--- Selected extract Enclosed Below ---

Yes, it does scare me, particularly that bus that’s about to hit us head-on…
The next day, unscathed by the bus, we were up east somewhere, past the train station, in another markety area with Beijing-like pollution. I bought her a mango slurpy, bright green, and she ate it as we walked down the edge of the street through a steady flow of carts and rickshaws, matrons under umbrellas, raffish boys with unwashed shirts, piles of morning feces here and there (one walks here head down, eyes open; a manly, heads-up, John Wayne stride guarantees a squish, sooner or later, no matter the neighborhood).
She finished her slurpy (too mangoey for me), looked around, and neatly put the cup and small spoon in the little trash can (an old, cut-down cooking-oil container) in front of a street stall.
India provides, generally, no dust-bins, no trash cans, no curbs, no sidewalks, no sanitation. Most people drop their trash without a thought. I gave Indu a mental pat on the back. She had read the municipal corporation’s signs: Keep Streets Clean, Green!

--- End of Enclosed Selected extract ---
--- Material provided Enclosed Below ---

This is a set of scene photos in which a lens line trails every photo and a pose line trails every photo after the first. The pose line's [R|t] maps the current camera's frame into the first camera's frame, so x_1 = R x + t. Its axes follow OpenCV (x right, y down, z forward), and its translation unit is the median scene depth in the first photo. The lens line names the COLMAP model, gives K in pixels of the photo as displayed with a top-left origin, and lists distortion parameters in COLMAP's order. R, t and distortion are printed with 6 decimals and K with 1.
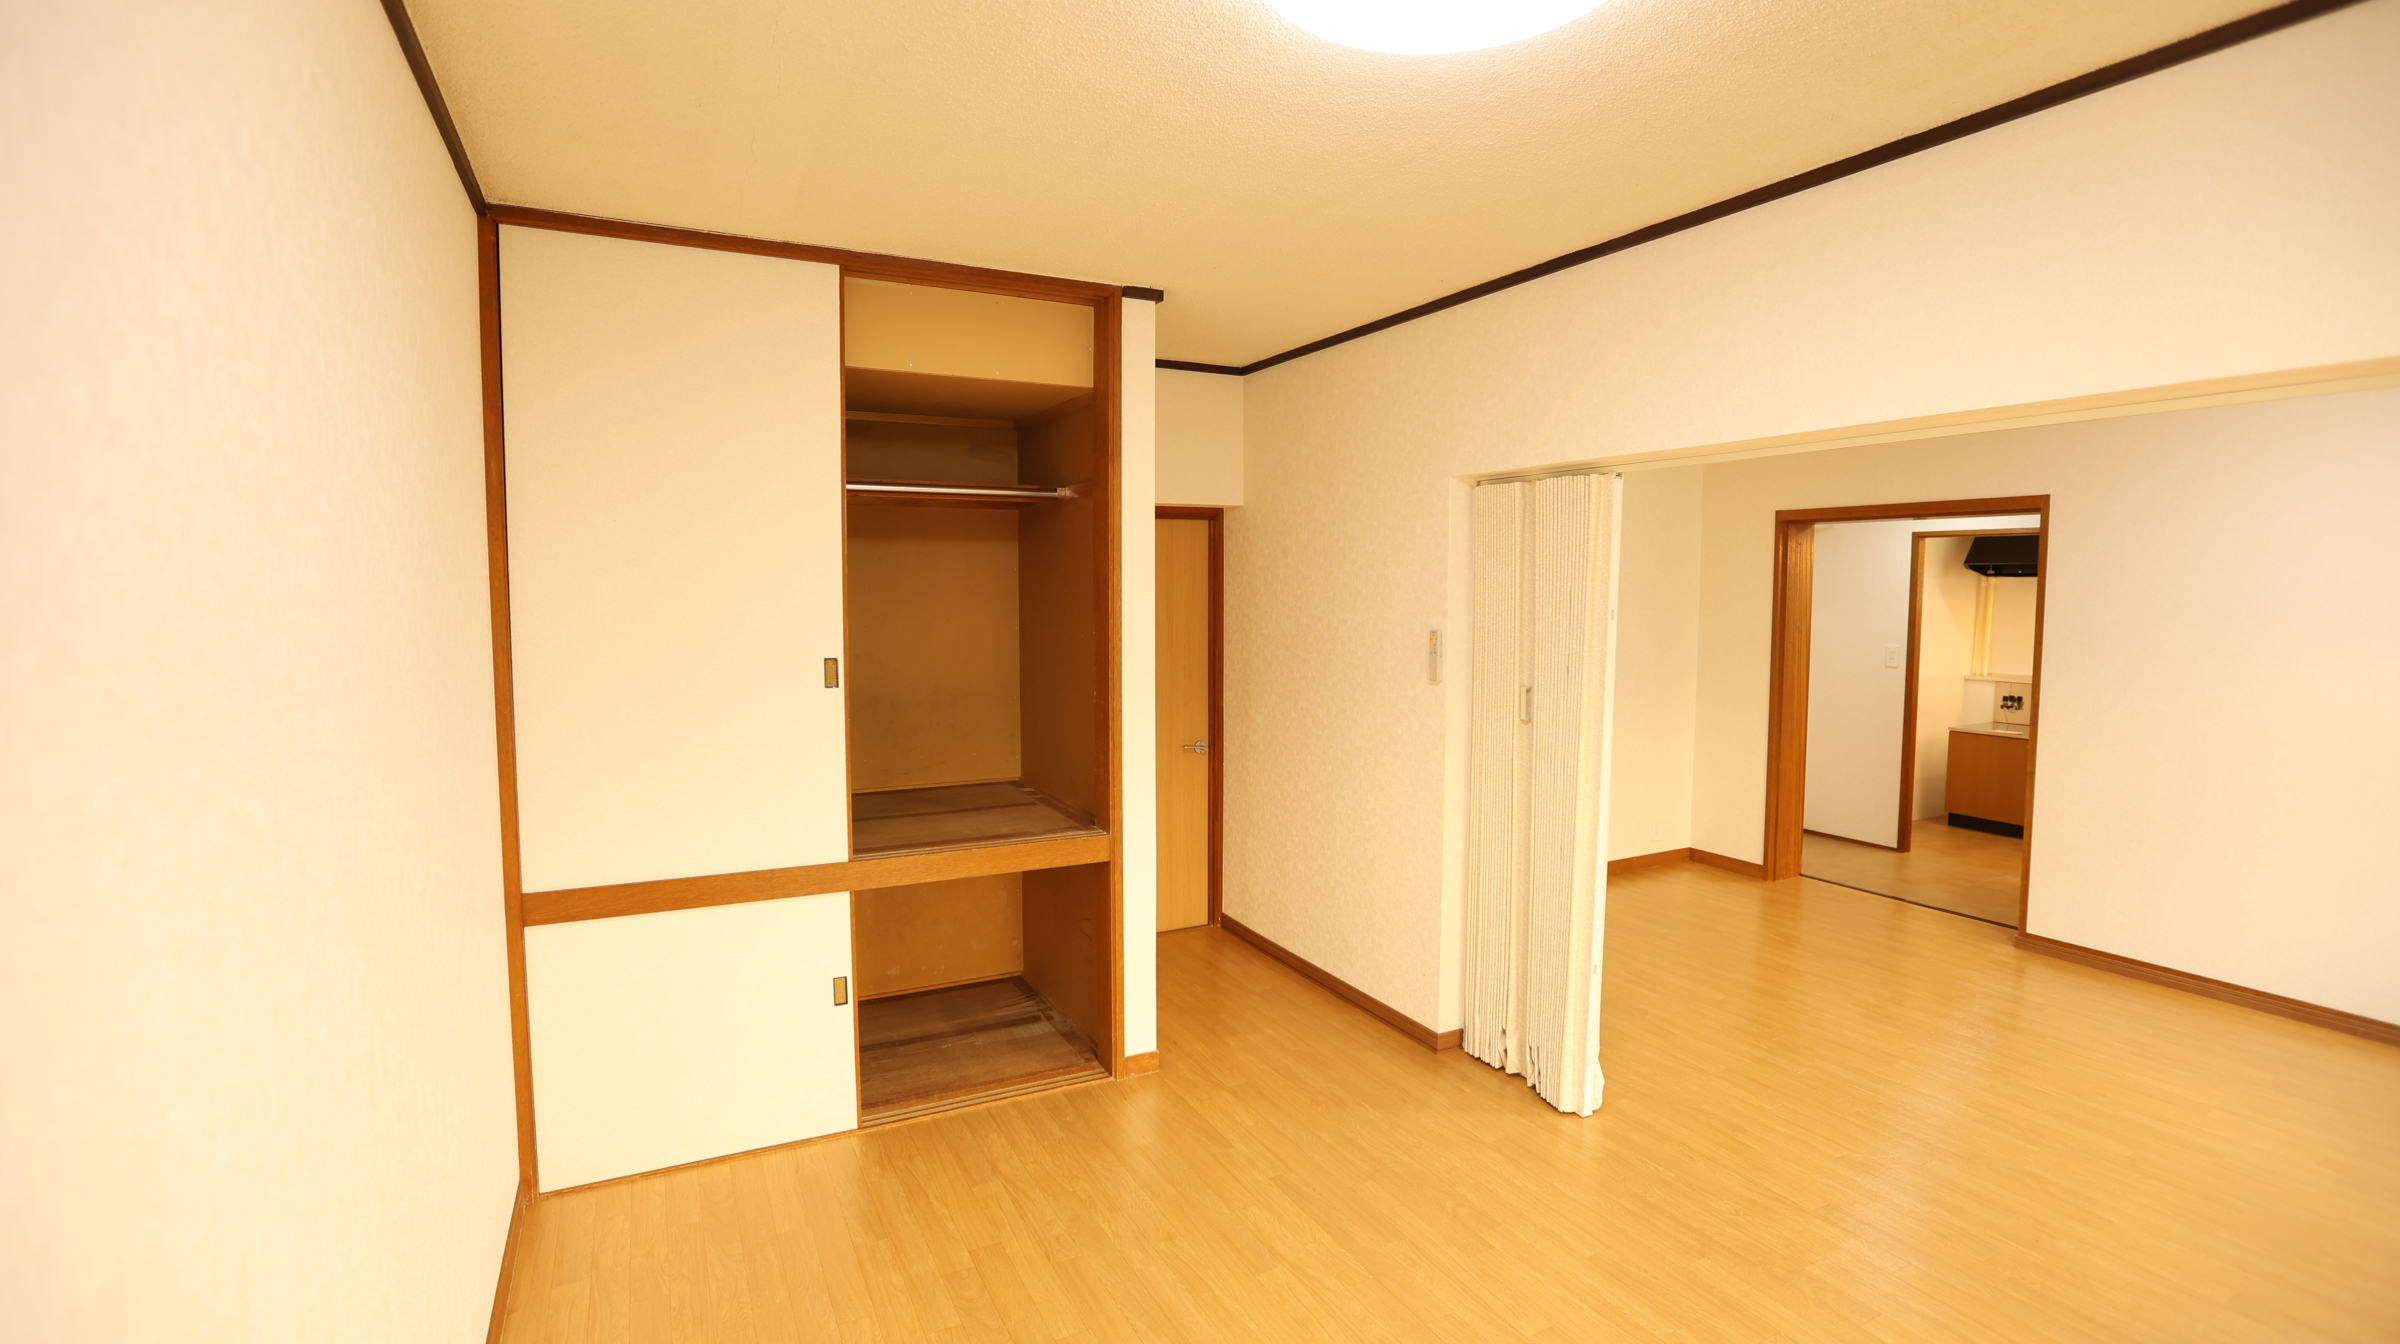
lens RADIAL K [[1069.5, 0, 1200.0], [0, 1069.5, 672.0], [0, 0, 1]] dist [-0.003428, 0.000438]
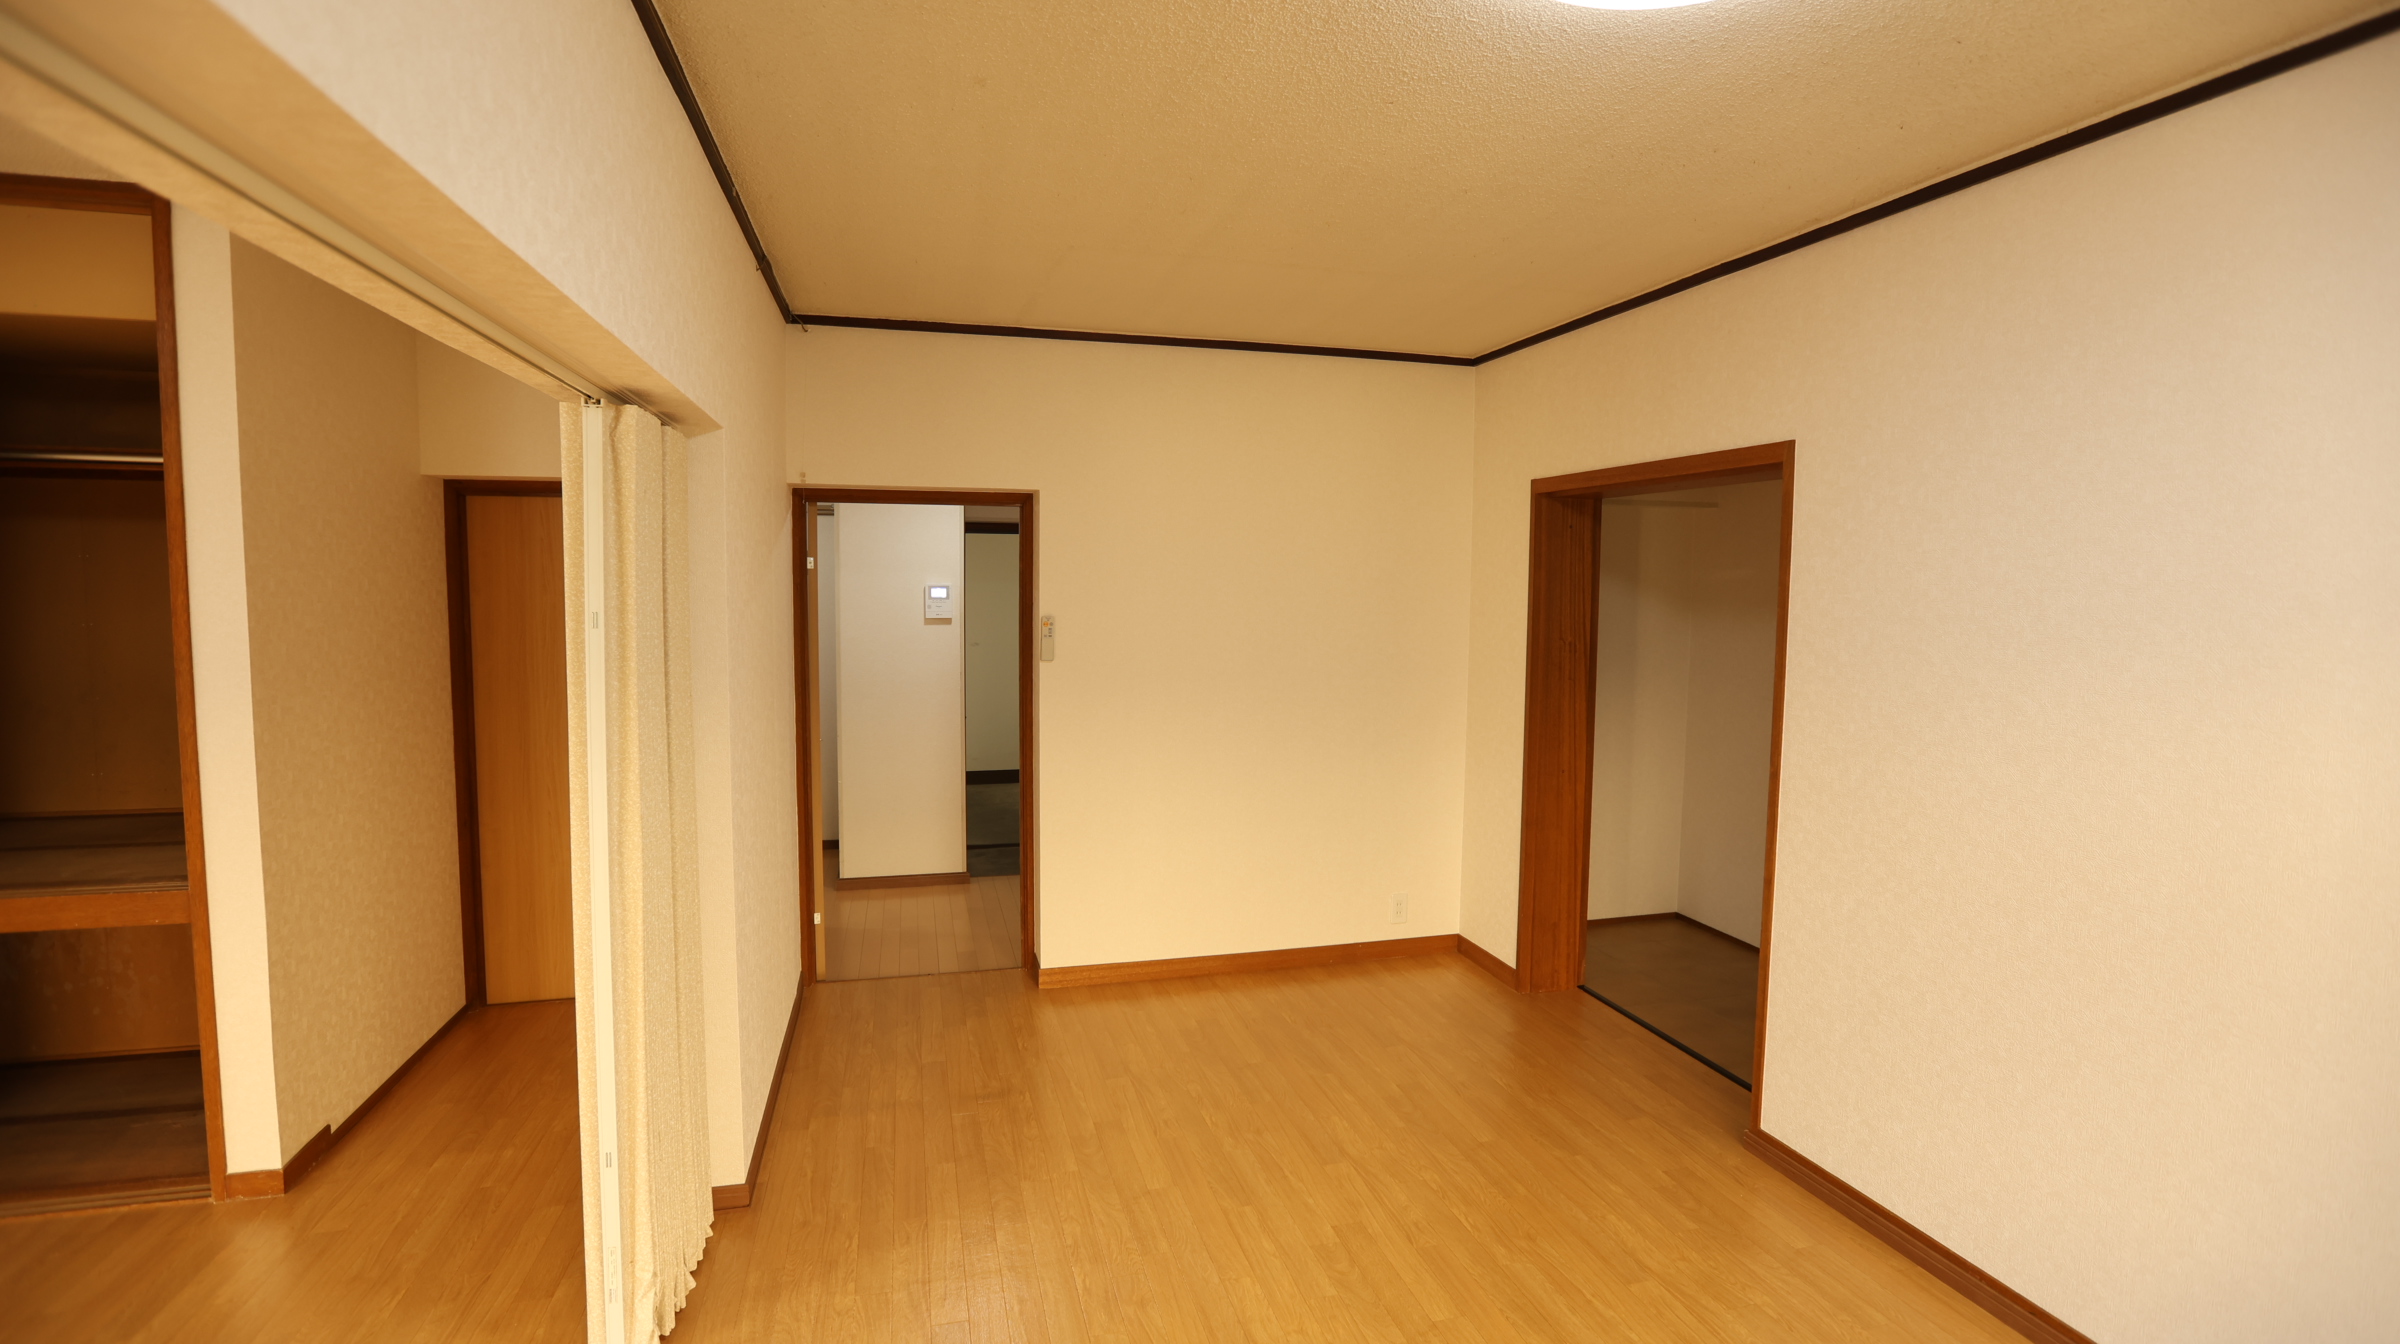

--- End of Enclosed Material provided ---

Problem 1
Answer these about the passage on the market walk in India, one line each:
(a) What color was the mango slurpy?
(b) What was the little trash can in front of the street stall made from?
(c) What did the municipal corporation's signs say?
Problem 2
Turn the paragraph of the market-walk passage that begins "India provides, generally," into a short bulleted list that keeps its main facts.
Problem 3
Write what comes next in the account of the market walk in India, picking up after its last sentence.

Exercise response 1
(a) Bright green.
(b) An old, cut-down cooking-oil container.
(c) Keep Streets Clean, Green!

Exercise response 2
- India generally has no dust-bins, trash cans, curbs, sidewalks or sanitation.
- Most people drop their trash without a thought.
- The narrator gave Indu a mental pat on the back because she had read the municipal corporation's signs: Keep Streets Clean, Green!

Exercise response 3
“What do you think you’re doing?”
The old man in the stall, sitting behind a small, stainless-steel scale selling something unseen, was irritated.
She translated later, but the conversation was clear as it happened. Who’d she think she was, dropping her trash in his can?
It was better to do that, she said, than to just throw it in front of his shop. She was trying to be polite and trying to do her bit to keep trash out of the streets.
The conversation became loud. Passersby stopped. The other men in the stall leaned in, following first Indu then the grumpy old man avidly. The men in adjoining stalls took part. The old man’s glasses slipped, his voice rose, and he made an emphatic thump on the table with one hand.
“I asked him what he did with the trash when his can is filled,” she told me later, her face still reddish with emotion. “He said that wasn’t my business. He just dumps it in the street. He said I should take it back where I bought it, not make it his responsibility.” She shook her head. “India will never change.”
They argued for several minutes, Indu with her head thrust into the stall, over the counter. He was obdurate.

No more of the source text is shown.